Output range, inclusive: from the line containing "33: (334, 234)" to the line containing "69: (238, 223)". Restate those lines from the data below word for word and only those.

Absolute pixel coordinate data
══════════════════════════════
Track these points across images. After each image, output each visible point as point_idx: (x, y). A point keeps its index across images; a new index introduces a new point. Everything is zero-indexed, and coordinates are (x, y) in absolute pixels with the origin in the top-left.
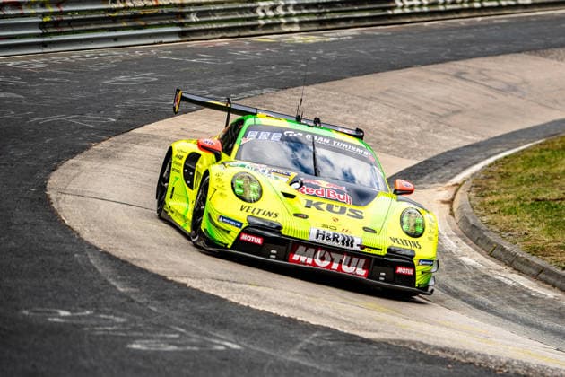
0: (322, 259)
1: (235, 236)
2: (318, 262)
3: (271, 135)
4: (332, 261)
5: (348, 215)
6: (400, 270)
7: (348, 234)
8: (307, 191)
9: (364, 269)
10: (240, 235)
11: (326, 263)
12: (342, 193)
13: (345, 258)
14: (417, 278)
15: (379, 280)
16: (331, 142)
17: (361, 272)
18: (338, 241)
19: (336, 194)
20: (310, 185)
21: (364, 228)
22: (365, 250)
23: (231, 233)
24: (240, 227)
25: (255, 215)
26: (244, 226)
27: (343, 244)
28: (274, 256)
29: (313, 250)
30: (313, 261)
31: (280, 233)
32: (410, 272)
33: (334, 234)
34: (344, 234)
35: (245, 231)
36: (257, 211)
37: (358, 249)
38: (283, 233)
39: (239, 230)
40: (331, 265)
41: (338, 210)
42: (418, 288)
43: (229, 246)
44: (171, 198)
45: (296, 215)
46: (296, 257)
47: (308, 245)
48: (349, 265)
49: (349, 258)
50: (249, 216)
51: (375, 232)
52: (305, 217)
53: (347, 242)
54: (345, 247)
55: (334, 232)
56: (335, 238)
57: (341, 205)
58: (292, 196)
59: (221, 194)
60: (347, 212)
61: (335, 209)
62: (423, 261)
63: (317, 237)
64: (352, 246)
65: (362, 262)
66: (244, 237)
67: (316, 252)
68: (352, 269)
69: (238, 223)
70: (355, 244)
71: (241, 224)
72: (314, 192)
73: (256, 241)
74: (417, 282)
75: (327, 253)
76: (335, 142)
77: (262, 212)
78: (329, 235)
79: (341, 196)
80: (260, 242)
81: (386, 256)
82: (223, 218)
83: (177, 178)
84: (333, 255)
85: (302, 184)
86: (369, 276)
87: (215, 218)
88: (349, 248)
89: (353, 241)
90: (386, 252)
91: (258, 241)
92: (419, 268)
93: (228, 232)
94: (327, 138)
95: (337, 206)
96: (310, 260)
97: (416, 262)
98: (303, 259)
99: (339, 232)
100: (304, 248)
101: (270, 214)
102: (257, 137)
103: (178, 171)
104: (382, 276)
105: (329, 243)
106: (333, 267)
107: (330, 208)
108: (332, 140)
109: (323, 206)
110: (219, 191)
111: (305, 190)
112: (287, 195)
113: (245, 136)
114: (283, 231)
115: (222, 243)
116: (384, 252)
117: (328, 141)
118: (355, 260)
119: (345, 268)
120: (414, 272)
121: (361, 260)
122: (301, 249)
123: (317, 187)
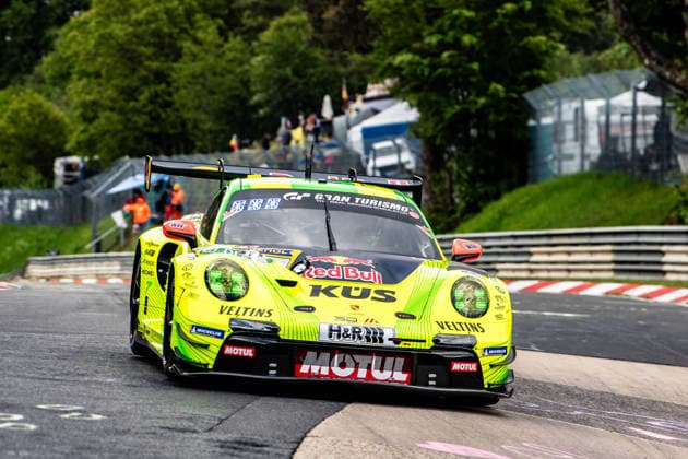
0: (343, 365)
1: (217, 350)
2: (337, 371)
3: (265, 202)
4: (357, 366)
5: (374, 298)
6: (456, 367)
7: (374, 325)
8: (316, 273)
9: (404, 371)
10: (222, 349)
11: (349, 371)
12: (367, 269)
13: (375, 360)
14: (484, 375)
15: (427, 385)
16: (352, 200)
17: (401, 377)
18: (360, 338)
19: (359, 272)
20: (319, 264)
21: (397, 315)
22: (402, 345)
23: (211, 347)
24: (221, 337)
25: (241, 317)
26: (226, 335)
27: (369, 340)
28: (274, 372)
29: (328, 355)
30: (330, 371)
31: (278, 338)
32: (472, 367)
33: (354, 328)
34: (368, 325)
35: (229, 342)
36: (242, 311)
37: (391, 344)
38: (281, 337)
39: (220, 342)
40: (356, 373)
41: (358, 293)
42: (488, 389)
43: (210, 367)
44: (145, 313)
45: (297, 309)
46: (304, 369)
47: (319, 348)
48: (382, 370)
49: (380, 359)
50: (232, 320)
51: (413, 317)
52: (311, 309)
53: (374, 338)
54: (371, 344)
55: (355, 325)
56: (356, 333)
57: (362, 286)
58: (292, 284)
59: (192, 295)
60: (373, 294)
61: (354, 293)
62: (489, 350)
63: (330, 336)
64: (382, 341)
65: (400, 361)
66: (229, 350)
67: (332, 358)
68: (386, 375)
69: (218, 333)
70: (385, 337)
71: (223, 332)
72: (326, 274)
73: (245, 354)
74: (486, 381)
75: (348, 357)
76: (357, 200)
77: (249, 312)
78: (346, 331)
79: (366, 274)
80: (251, 355)
81: (433, 348)
82: (197, 327)
83: (150, 283)
84: (358, 358)
85: (308, 265)
86: (411, 381)
87: (186, 329)
88: (378, 344)
89: (382, 334)
90: (432, 344)
91: (249, 353)
92: (485, 361)
93: (206, 347)
94: (346, 194)
95: (357, 289)
96: (325, 371)
97: (479, 352)
98: (315, 369)
99: (361, 324)
100: (315, 353)
101: (260, 313)
102: (246, 208)
103: (150, 273)
104: (432, 379)
105: (349, 341)
106: (359, 376)
107: (346, 293)
108: (353, 196)
109: (337, 292)
110: (188, 291)
111: (312, 273)
112: (283, 283)
113: (228, 209)
114: (281, 334)
115: (200, 363)
116: (429, 345)
117: (348, 199)
118: (389, 361)
119: (376, 374)
120: (479, 367)
121: (398, 359)
122: (311, 355)
123: (330, 266)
══════════════════════════════
SOLUTION FOR THIS EXERCISE:
33: (334, 234)
34: (344, 234)
35: (245, 231)
36: (257, 211)
37: (358, 249)
38: (283, 233)
39: (239, 230)
40: (331, 265)
41: (338, 210)
42: (418, 288)
43: (229, 246)
44: (171, 198)
45: (296, 215)
46: (296, 257)
47: (308, 245)
48: (349, 265)
49: (349, 258)
50: (249, 216)
51: (375, 232)
52: (305, 217)
53: (347, 242)
54: (345, 247)
55: (334, 232)
56: (335, 238)
57: (341, 205)
58: (292, 196)
59: (221, 194)
60: (347, 212)
61: (335, 209)
62: (423, 261)
63: (317, 237)
64: (352, 246)
65: (362, 262)
66: (244, 237)
67: (316, 252)
68: (352, 269)
69: (238, 223)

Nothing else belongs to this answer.